Nevertheless, we demonstrated that the current ORR-HP system could be applied to mitigate harmful algal blooms. Cyanobacteria (100 μg/L as Chl-a) and microcystin-LR (1 μg/L) spiked in lake water were effectively removed by H2O2 produced within 1 h, corresponding to a specific charge of 5 Ah/L.

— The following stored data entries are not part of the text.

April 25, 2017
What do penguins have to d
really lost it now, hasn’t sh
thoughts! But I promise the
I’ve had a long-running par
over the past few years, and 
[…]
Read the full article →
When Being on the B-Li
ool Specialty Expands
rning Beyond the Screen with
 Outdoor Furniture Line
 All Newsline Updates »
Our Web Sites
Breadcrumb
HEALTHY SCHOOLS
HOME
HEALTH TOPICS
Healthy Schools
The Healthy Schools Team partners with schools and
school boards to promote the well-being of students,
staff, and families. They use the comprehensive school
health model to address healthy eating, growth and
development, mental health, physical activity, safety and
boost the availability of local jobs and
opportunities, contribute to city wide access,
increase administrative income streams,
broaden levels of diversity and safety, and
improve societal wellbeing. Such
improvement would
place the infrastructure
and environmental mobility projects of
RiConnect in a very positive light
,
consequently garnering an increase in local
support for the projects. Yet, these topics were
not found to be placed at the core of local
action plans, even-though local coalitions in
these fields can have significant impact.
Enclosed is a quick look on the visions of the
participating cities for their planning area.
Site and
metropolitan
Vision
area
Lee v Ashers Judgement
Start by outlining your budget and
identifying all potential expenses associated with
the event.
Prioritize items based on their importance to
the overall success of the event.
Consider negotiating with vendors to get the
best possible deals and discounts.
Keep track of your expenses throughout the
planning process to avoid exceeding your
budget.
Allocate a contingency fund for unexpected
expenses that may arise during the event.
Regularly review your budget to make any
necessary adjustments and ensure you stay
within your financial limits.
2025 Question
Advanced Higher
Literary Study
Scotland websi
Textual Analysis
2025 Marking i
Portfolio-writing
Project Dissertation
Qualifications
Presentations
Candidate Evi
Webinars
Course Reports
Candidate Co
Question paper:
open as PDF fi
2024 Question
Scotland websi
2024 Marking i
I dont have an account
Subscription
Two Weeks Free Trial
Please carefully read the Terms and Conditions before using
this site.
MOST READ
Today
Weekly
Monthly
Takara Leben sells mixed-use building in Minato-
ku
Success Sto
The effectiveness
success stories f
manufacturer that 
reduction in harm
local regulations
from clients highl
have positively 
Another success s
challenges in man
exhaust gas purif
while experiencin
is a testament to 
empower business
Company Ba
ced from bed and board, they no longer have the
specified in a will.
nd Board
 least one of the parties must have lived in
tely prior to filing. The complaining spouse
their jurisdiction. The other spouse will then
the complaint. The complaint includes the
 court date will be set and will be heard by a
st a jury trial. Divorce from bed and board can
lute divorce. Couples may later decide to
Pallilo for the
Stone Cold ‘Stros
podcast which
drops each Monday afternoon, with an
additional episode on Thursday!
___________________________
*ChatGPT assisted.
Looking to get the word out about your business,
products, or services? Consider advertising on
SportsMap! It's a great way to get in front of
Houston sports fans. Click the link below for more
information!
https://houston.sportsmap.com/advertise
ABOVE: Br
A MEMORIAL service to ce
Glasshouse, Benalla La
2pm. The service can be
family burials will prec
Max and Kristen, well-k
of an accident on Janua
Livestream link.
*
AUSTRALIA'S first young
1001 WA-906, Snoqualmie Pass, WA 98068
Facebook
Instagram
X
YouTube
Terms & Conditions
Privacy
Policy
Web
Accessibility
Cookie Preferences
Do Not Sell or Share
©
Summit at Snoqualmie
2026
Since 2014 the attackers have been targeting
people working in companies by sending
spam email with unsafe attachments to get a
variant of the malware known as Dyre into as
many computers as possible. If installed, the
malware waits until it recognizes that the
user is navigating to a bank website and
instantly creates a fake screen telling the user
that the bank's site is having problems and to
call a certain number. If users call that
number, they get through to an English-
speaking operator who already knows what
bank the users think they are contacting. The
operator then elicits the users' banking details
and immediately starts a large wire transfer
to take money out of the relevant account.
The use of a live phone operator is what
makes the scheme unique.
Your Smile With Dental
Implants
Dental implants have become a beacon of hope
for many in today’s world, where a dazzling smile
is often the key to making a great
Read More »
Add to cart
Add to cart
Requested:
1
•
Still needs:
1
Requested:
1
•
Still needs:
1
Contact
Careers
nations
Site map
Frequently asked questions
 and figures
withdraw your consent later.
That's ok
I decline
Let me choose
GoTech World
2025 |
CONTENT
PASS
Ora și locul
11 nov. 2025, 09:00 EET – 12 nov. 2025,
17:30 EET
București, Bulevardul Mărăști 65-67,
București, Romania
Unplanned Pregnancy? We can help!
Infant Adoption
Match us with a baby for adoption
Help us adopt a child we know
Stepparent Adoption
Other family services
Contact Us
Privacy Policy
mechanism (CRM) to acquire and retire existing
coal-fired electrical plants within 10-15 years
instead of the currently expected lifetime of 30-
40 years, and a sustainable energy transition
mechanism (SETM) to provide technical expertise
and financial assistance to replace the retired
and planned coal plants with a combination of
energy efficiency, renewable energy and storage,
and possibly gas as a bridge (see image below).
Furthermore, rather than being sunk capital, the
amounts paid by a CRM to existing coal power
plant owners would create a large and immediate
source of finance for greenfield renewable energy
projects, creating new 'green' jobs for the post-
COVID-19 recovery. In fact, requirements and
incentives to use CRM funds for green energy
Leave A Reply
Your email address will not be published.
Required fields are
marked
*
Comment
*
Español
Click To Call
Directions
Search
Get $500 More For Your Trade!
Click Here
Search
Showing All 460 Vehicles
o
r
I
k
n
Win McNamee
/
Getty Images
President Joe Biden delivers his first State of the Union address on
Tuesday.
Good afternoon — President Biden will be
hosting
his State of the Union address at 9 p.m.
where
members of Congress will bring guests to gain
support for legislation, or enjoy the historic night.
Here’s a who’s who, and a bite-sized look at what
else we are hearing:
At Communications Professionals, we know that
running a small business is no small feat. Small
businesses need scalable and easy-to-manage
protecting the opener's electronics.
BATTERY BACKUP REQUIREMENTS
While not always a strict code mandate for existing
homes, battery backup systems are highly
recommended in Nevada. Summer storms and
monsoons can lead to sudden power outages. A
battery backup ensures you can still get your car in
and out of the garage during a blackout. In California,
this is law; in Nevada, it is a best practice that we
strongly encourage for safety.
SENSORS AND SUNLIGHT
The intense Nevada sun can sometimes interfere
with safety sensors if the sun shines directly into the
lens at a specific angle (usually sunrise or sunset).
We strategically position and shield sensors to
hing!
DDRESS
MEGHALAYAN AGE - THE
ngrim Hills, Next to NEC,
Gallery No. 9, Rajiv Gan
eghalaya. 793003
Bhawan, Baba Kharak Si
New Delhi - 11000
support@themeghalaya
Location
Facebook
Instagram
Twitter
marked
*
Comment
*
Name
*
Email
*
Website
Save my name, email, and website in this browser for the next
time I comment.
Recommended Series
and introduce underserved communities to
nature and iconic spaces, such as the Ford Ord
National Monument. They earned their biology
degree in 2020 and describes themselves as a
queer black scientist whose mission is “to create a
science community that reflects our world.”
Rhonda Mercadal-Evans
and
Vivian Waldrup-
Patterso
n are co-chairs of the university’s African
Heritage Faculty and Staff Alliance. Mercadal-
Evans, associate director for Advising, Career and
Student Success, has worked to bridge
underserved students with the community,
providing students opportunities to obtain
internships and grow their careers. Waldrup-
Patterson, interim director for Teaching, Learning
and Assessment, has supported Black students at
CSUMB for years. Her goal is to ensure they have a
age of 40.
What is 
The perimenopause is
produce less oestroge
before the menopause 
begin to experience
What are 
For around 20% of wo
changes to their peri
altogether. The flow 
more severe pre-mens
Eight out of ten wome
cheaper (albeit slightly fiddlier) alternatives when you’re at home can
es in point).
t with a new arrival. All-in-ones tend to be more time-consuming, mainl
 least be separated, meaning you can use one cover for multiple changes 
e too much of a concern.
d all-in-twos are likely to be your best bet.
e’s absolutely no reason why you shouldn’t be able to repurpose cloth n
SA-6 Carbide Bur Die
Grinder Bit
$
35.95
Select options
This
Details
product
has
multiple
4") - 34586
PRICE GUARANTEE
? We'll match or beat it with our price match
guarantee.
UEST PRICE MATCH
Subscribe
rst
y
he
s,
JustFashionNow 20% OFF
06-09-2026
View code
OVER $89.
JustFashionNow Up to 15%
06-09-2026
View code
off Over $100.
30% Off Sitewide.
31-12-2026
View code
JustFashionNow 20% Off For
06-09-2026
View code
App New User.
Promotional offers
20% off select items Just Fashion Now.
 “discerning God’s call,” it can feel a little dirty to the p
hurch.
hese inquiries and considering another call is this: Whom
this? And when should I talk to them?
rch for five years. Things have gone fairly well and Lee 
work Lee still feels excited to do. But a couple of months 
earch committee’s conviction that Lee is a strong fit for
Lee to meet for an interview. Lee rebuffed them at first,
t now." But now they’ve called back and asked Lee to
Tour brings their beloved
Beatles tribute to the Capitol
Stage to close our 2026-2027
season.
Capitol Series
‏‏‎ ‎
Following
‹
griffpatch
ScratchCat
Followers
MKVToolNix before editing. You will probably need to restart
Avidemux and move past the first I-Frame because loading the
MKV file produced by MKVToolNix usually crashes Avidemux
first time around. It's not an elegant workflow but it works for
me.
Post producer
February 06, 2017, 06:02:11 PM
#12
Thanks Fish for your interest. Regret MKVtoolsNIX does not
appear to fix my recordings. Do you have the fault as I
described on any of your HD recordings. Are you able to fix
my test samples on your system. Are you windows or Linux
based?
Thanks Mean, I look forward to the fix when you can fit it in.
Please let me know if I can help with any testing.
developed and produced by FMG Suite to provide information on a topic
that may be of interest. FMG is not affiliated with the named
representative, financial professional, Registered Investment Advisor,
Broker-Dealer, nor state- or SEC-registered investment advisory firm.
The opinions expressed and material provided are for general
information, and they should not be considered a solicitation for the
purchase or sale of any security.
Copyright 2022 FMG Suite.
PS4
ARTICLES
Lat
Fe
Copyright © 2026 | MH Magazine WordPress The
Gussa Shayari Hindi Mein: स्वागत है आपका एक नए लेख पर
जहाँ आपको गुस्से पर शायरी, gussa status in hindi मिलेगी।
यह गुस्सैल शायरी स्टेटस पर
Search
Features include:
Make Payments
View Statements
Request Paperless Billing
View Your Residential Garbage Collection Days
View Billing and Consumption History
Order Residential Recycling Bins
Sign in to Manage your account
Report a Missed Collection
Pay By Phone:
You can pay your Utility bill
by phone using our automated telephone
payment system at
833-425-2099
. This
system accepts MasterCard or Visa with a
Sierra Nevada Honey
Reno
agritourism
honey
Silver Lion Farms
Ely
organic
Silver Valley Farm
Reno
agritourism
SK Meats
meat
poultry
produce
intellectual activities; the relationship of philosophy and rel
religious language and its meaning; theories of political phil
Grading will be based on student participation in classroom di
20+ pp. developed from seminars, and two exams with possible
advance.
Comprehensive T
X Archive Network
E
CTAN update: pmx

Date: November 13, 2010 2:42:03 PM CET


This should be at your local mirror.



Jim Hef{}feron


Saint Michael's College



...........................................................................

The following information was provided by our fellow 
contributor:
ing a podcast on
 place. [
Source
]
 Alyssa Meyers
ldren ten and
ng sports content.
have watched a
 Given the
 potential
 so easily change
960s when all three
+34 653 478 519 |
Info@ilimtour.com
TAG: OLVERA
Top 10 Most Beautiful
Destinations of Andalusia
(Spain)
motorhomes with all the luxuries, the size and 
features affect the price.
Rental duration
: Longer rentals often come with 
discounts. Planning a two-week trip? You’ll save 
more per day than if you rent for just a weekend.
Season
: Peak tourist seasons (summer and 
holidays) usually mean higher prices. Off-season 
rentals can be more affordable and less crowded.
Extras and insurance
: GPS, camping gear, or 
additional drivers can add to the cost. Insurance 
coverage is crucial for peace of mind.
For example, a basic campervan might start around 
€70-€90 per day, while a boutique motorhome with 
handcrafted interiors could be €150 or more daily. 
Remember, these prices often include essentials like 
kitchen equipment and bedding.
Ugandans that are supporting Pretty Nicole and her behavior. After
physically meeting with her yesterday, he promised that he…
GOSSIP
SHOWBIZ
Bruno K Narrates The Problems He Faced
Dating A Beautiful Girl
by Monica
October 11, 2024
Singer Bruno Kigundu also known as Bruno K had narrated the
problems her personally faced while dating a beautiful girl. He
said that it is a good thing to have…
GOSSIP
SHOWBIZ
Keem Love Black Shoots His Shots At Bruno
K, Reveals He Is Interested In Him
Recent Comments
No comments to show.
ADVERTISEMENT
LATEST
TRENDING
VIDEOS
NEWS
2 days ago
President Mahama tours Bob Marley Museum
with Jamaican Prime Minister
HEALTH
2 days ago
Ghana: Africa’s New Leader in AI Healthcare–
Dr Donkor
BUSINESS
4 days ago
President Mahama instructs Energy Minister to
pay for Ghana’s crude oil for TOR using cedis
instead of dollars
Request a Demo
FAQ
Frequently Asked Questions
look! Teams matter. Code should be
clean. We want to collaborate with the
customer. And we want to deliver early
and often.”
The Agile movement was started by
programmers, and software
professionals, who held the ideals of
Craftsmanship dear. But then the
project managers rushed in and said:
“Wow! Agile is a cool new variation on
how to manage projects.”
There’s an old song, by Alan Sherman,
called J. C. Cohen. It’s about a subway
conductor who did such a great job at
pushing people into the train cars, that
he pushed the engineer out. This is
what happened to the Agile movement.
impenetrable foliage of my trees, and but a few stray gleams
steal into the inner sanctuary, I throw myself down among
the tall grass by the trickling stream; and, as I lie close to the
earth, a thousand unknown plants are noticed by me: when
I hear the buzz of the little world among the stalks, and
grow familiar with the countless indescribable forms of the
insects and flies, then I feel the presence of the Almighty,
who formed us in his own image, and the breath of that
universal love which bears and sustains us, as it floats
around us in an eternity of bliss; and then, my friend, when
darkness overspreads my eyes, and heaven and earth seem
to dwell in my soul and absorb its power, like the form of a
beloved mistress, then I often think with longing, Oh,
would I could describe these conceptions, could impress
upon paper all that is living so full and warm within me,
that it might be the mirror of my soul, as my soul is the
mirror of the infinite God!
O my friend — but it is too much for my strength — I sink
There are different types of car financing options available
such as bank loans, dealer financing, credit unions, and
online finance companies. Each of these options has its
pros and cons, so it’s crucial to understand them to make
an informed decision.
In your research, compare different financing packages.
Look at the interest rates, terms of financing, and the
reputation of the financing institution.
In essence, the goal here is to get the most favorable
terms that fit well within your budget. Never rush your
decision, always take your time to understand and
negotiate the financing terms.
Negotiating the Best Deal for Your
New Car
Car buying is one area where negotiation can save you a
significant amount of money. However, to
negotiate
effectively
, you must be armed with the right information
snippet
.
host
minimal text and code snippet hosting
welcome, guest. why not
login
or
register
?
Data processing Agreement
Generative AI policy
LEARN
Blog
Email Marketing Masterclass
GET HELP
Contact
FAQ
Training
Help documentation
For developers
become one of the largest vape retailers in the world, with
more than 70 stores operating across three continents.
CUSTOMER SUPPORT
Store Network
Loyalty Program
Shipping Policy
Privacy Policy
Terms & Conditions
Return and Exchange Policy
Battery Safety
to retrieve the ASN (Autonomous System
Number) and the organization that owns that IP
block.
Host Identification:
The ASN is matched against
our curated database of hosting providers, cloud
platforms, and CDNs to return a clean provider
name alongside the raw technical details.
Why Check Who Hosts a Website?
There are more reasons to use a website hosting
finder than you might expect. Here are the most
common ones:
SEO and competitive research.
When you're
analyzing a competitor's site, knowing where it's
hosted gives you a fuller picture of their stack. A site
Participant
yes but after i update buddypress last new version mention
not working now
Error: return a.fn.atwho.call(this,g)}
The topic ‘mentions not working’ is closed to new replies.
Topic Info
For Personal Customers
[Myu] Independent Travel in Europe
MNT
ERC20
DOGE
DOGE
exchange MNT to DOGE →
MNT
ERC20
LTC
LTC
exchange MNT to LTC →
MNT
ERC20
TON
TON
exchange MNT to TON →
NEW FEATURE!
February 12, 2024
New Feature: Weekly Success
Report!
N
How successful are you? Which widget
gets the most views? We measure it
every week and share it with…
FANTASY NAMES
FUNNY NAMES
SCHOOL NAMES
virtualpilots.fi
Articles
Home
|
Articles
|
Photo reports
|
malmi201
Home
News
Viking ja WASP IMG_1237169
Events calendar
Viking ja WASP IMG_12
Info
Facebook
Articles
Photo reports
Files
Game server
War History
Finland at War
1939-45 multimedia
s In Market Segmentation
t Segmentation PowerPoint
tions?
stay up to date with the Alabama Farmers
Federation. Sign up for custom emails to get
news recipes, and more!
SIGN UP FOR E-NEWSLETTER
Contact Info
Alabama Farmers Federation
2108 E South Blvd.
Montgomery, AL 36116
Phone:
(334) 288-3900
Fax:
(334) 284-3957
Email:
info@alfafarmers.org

It is important to emphasize that this article mainly focuses on system optimization and electrode material development to produce concentrated H2O2. The 10 or 20 g/L benchmarks (Figure b) were set arbitrarily to demonstrate the superior performance of E-PTFE/CB/GDE cathode among peer studies (Table S1). In typical advanced oxidation processes, much lower [H2O2] (usually <1 g/L) is required.[7] In practical application, a side stream of water can be diverted to the ORR-HP unit, and then the effluent could carry over high-concentration H2O2 to the mainstream. The activation of H2O2 to generate •OH by photolysis and Fenton catalysts was extensively documented and thus not included in this single article.

Conclusions

This study demonstrated step-wise approaches to identify and exclude H2O2 depletion pathways in the ORR-HP system. The anodic decomposition of H2O2 was excluded by adopting a divided cell configuration. More importantly, we found that PTFE overcoated on, rather than blended in, the CB catalyst could significantly promote the H2O2 production activity and exclude the cathodic H2O2 decomposition. Beyond this finding, PTFE overcoating was fabricated as a layer of pervious electrospun nanofibers to generate more than 20 g/L concentrated H2O2. The process and electrode materials can be used in various H2O2-driven environmental remediation technologies.